**Short exercise 1**:
Return the records unchanged, everything from the line containing "locality: Texana. In" down to the line containing "collectors: T. R. Soderstrom & S. Sunarko", with both of those lines included.

**Passage given**:
--------------------------------------------------

Anyone here got a clue how to?
Like I got a trimmer for open spaces to work but I don't know how to make it work for anything that's a non-alphanumeric character.
The intrinsic function SCANcan be used for membership searches.
If we have a character char of length-1 and a set set of non-zero size, then we have that SCAN(char, set) returns 1 (0) if char is in (not in) the set. (SCAN will return 0 if the set is of size zero.)
This functions is elemental so, for example, SCAN(char_array, set) returns an indicator for which elements of char_array are in the set.
We also have PACK which returns another array corresponding to a selection mask:
print*, PACK(char_array, SCAN(char_array,set).eq.1)
Which means we can write a subroutine like
subroutine s(in, out, keep, len)
integer, intent(in) :: len
character, intent(in) :: in(len), keep*(*)
character, intent(out) :: out(len)
integer :: i
out = PACK(in, SCAN(in,keep).eq.1, [(' ',i=1,len)])

--------------------------------------------------

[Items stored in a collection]

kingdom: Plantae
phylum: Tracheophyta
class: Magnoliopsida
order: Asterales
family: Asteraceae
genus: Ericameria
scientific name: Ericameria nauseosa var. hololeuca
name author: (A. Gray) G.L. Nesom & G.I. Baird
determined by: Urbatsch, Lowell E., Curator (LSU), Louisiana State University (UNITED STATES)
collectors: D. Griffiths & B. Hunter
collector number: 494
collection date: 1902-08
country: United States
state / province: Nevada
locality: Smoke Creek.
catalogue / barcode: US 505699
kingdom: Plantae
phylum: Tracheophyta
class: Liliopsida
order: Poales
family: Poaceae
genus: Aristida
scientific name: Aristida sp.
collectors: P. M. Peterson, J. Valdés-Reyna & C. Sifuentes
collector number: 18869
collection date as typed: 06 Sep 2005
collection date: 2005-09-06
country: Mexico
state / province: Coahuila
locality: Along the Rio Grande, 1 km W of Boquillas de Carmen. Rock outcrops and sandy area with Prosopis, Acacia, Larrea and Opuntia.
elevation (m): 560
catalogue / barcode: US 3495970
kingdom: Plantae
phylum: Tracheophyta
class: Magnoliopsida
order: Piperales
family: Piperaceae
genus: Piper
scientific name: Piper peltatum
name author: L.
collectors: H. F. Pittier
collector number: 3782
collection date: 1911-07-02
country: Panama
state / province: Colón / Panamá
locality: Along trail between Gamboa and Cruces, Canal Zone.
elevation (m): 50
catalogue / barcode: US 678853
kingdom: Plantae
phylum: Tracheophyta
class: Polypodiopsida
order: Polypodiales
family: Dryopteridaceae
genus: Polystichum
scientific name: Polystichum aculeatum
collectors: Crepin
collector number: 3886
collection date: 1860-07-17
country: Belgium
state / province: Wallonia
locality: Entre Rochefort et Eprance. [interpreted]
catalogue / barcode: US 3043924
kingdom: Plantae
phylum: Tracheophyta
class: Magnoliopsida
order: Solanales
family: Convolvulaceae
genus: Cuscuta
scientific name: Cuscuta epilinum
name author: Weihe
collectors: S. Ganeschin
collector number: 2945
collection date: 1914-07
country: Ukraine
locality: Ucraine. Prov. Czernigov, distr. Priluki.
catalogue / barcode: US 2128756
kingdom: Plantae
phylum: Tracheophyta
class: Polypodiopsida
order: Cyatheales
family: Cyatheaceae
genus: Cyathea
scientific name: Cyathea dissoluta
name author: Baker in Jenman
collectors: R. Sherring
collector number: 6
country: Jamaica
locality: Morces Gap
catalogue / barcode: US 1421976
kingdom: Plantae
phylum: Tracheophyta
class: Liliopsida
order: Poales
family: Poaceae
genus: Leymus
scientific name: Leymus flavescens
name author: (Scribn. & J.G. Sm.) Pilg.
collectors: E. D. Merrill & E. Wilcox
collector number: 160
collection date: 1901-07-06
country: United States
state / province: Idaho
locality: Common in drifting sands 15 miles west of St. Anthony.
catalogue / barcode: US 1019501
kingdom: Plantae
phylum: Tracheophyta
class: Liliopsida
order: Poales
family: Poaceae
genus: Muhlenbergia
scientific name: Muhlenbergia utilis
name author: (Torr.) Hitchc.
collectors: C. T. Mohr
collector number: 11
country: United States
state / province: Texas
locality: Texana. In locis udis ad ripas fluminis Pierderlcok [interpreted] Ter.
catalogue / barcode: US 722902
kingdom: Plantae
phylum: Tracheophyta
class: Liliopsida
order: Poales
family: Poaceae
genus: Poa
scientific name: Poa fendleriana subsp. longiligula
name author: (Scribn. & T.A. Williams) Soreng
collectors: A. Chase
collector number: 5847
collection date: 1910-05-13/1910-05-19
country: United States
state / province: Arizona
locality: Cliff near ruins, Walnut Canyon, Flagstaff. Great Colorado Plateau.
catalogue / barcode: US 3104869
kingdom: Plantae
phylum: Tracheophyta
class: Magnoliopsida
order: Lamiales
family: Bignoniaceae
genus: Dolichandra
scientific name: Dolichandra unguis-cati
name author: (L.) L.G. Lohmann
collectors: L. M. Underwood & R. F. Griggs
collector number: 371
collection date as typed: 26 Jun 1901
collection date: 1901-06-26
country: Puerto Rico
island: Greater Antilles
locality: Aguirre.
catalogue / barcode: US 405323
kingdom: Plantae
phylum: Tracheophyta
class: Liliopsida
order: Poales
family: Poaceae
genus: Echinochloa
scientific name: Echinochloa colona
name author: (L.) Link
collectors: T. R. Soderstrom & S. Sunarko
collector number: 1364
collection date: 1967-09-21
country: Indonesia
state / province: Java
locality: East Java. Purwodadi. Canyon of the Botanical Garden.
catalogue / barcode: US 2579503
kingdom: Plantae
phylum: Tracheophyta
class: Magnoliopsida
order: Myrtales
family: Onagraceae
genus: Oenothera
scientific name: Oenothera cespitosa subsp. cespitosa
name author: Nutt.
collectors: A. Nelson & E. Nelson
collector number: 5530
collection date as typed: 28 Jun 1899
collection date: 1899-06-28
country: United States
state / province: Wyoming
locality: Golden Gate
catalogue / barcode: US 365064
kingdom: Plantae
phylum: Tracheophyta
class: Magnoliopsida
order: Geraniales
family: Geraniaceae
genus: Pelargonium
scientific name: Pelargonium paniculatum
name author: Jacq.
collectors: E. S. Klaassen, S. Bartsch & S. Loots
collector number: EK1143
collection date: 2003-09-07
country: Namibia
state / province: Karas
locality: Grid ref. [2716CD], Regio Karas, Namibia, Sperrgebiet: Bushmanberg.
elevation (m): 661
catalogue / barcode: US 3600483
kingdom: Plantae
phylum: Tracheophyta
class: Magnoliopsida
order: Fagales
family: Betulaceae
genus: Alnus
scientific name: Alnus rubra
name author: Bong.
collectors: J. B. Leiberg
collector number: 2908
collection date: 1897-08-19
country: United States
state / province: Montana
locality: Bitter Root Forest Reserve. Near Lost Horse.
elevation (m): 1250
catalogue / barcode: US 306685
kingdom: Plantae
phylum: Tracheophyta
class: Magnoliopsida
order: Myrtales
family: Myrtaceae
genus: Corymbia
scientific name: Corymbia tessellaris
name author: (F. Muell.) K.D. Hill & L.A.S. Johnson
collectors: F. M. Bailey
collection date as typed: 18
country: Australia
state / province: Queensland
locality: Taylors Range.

--------------------------------------------------

**Short exercise 2**:
Retype everything in the passage about the SCAN and PACK functions from "Like I got a" down to "of size zero.)", without changing a character.

**Task result 1**:
locality: Texana. In locis udis ad ripas fluminis Pierderlcok [interpreted] Ter.
catalogue / barcode: US 722902
kingdom: Plantae
phylum: Tracheophyta
class: Liliopsida
order: Poales
family: Poaceae
genus: Poa
scientific name: Poa fendleriana subsp. longiligula
name author: (Scribn. & T.A. Williams) Soreng
collectors: A. Chase
collector number: 5847
collection date: 1910-05-13/1910-05-19
country: United States
state / province: Arizona
locality: Cliff near ruins, Walnut Canyon, Flagstaff. Great Colorado Plateau.
catalogue / barcode: US 3104869
kingdom: Plantae
phylum: Tracheophyta
class: Magnoliopsida
order: Lamiales
family: Bignoniaceae
genus: Dolichandra
scientific name: Dolichandra unguis-cati
name author: (L.) L.G. Lohmann
collectors: L. M. Underwood & R. F. Griggs
collector number: 371
collection date as typed: 26 Jun 1901
collection date: 1901-06-26
country: Puerto Rico
island: Greater Antilles
locality: Aguirre.
catalogue / barcode: US 405323
kingdom: Plantae
phylum: Tracheophyta
class: Liliopsida
order: Poales
family: Poaceae
genus: Echinochloa
scientific name: Echinochloa colona
name author: (L.) Link
collectors: T. R. Soderstrom & S. Sunarko

**Task result 2**:
Like I got a trimmer for open spaces to work but I don't know how to make it work for anything that's a non-alphanumeric character.
The intrinsic function SCANcan be used for membership searches.
If we have a character char of length-1 and a set set of non-zero size, then we have that SCAN(char, set) returns 1 (0) if char is in (not in) the set. (SCAN will return 0 if the set is of size zero.)